Our review of the record on appeal and the applicable law convinces us that the only way Regina would be entitled to recover any portion of the $50,000.00 in insurance proceeds that Darren received is if she proved she was an insured under the flood policy Fidelity National issued to Darren. Regina failed to do so. The mere fact that in her brief on appeal she repeatedly refers to herself as an insured under Darren’s flood policy does not make her one. Despite her contentions to the contrary, we disagree that it has been “proven and accepted” that Regina’s property was covered under the policy.
A court of appeal is a court of record, which must limit its review to evidence in the record before it. La. C.C.P. art. 2164; Board of Directors of Industrial Development Bd. of City of New Orleans v. All Taxpayers, Property Owners, Citizens of New Orleans, 03-0826, p. 4 (La. App. 4 Cir. 5/29/03), 848 So.2d 740, 744. An appellate court cannot review evidence that is not in the record on appeal and cannot receive new evidence. Id. While a copy of the Flood Declarations Policy page, introduced into evidence at trial without objection, is contained in the record, a copy of the Fidelity National flood policy itself is not. According to the Flood Declarations Policy page, Darren is the only named insured under the policy. This fact is substantiated by Darren’s trial testimony, which confirms his is the only named insured. Other than Regina’s unsubstantiated assertions to the contrary in her counsel’s arguments to the court, Darren’s testimony is uncontroverted.
The Flood Policy Declarations contained in the record indicates that the flood policy Fidelity National issued to Darren was a “dwelling” type Standard | nFlood Insurance Policy (“SFIP”). SFIP policies are issued under the auspices of the National Flood Insurance Program (“NFIP”), which was established by Congress under the National Flood Insurance Act of 1968. See 42 U.S.C. § 4001. “Flood insurance policies can be issued directly by [the Federal Emergency Management Agency] or through private insurers known as ‘Write Your Own’ companies [such as Fidelity National]. By statute, these companies are fiscal agents of the United States.” Gowland v. Aetna, 143 F.3d 951, 953 (5th Cir.1998); 42 U.S.C. § 4071. The terms and conditions of all federal flood insurance policies are fixed. See Gowland v. Aetna, 143 F.3d at 953. The provisions of a policy issued under a federal program must be strictly construed and enforced. Id. at 954. The specific terms of a SFIP dwelling policy, such as the one Fidelity National issued to Darren, were established by regulations promulgated by FEMA, and are found at Appendix A(l) to Part 61 of Title 44 of the Code of Federal Regulations.
Pursuant to La. C.E. art. 202, a court may take judicial notice of certain matters. Specifically, Article 202 provides, in pertinent part:
A. Mandatory. A court, whether requested to do so or not, shall take judicial notice of the laws of the United States, of every state, territory, and other jurisdiction of the United States, and of the ordinances enacted by any political subdivision *1206within the court’s territorial jurisdiction w hen ever certified copies of the ordinances have been filed with the clerk of that court.

* * * *

Exercise instructions: In the court opinion above, who is the only named insured on the flood policy that Fidelity National issued?

Collected material:

* * * *

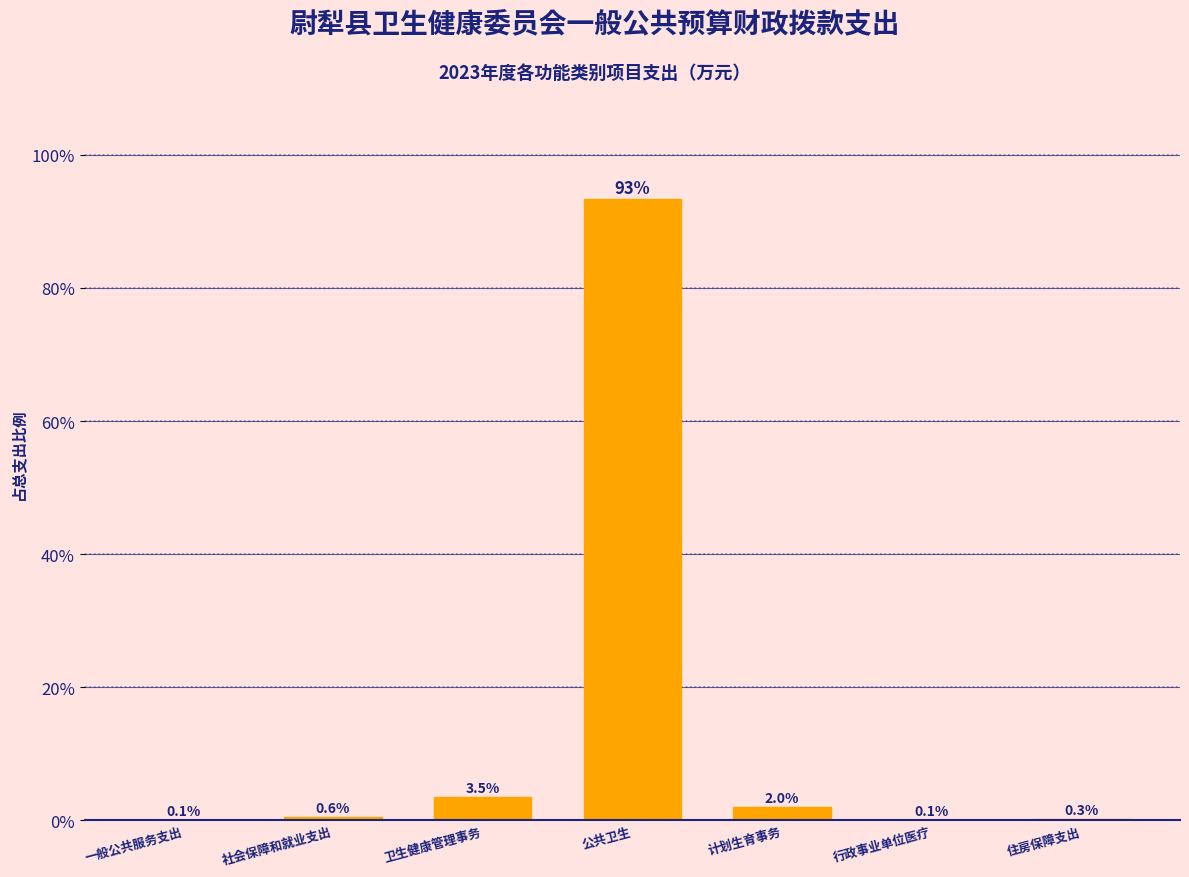

What is the sum of all values?

100.0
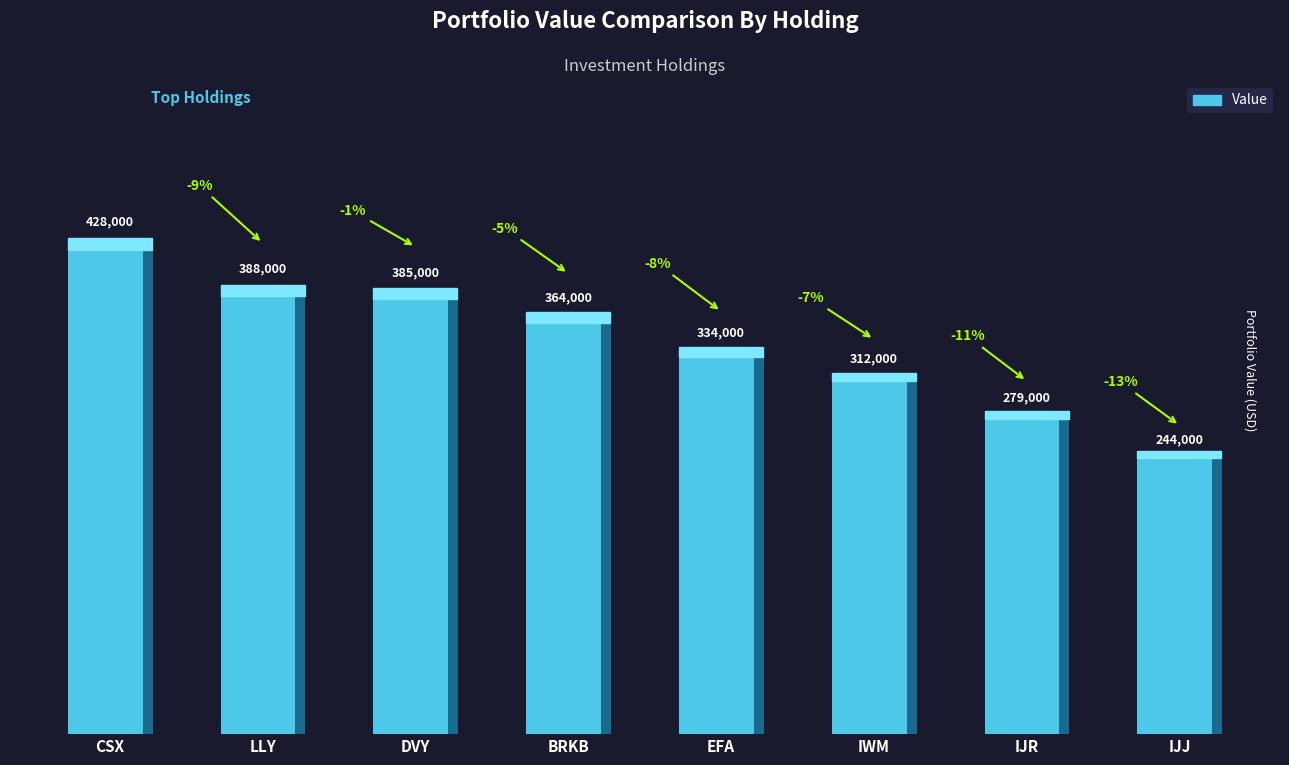

How many bars are there in total?

8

* * * *

Reply to the task: Darren